Even small increases in nitrogen dioxide levels could be linked to heightened risk of heart and respiratory death

Nitrogen dioxide

Even small increases in nitrogen dioxide levels in the air may be linked to increases in cardiovascular and respiratory deaths, according to research published by The BMJ today.

The findings suggest a need to revise and tighten the current air quality guidelines, and to consider stricter regulatory limits for nitrogen dioxide concentrations.

Nitrogen dioxide (NO2) is a common air pollutant formed by burning fuel for things like transport, power and industrial processes.

It is measured in micrograms (one-millionth of a gram) per cubic meter of air or μg/m3. World Health Organization (WHO) air quality guidelines currently recommend that nitrogen dioxide levels should not exceed an annual average of 40 μg/m3.

Many studies have reported the effects of short term exposure to NO2 on health, but most have been based on small samples, covered limited geographical areas, or used different study designs, so results are inconsistent.
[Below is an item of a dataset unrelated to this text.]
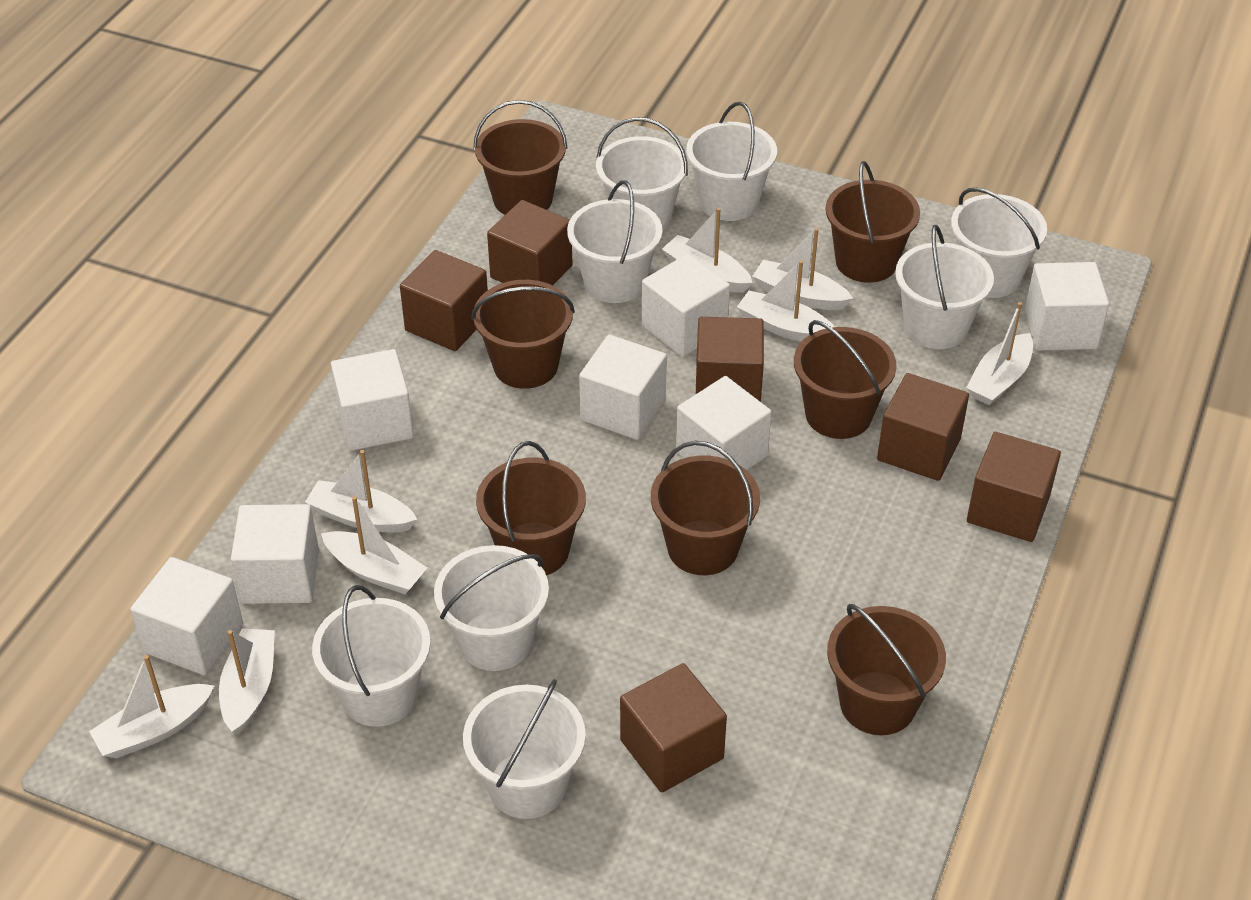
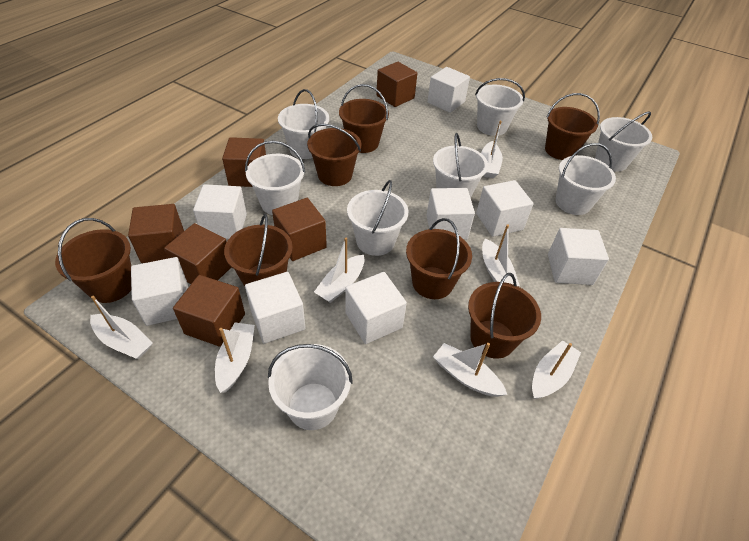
white boat: 8 -> 7
white cube: 7 -> 8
To address this uncertainty, a team of international researchers set out to investigate the short term associations between NO2 and total, cardiovascular, and respiratory deaths across multiple countries/regions worldwide.

Their findings are based on daily concentrations of nitrogen dioxide from 398 cities in 22 low to high income countries/regions over a 45-year period (1973 to 2018).

Daily weather data, including average temperature and humidity, were also recorded, and death records were obtained from local authorities within each country/region.

A total of 62.8 million deaths were recorded over the 45-year study period, 19.7 million (31.5%) were cardiovascular related deaths and 5.5 million (8.7%) were respiratory deaths.

On average, a 10 μg/m3 increase in NO2 concentration on the previous day was associated with 0.46%, 0.37%, and 0.47% increases in total, cardiovascular, and respiratory deaths, respectively.

These associations did not change after adjusting for levels of other common air pollutants (sulphur dioxide, carbon monoxide, ozone, and varying sizes of fine particulate matter) obtained from the same fixed site monitoring stations, suggesting that the results withstand scrutiny.

The researchers estimate that the proportion of deaths attributable to NO2 concentration above the zero level was 1.23% across the 398 cities.

And while they acknowledge that reducing NO2 to zero is infeasible, they say their analysis “provides insight into the public health benefits of substantial NO2 reductions.”

This is an observational study, so can’t establish cause, and the authors point out that because most of the data were obtained from developed areas, such as Europe, North America, and East Asia, any global generalisations should be made with caution.

In addition, there might have been slight changes in air pollution measurements over the decades, and the health data collection might be subject to diagnostic or coding errors.

However, strengths included the study’s scale, providing enormous statistical power and ensuring the stability of the findings, and uniform analytical methods, allowing for more reliable comparisons across different regions and populations.

As such, they say their analysis “provides robust evidence for the independent associations of short term exposure to NO2 with increased risk of total, cardiovascular and respiratory mortality .. suggesting a need to revise and tighten the current air quality guidelines of NO2 for greater public health benefit, and to consider a regulation limit for daily mean NO2 concentration.”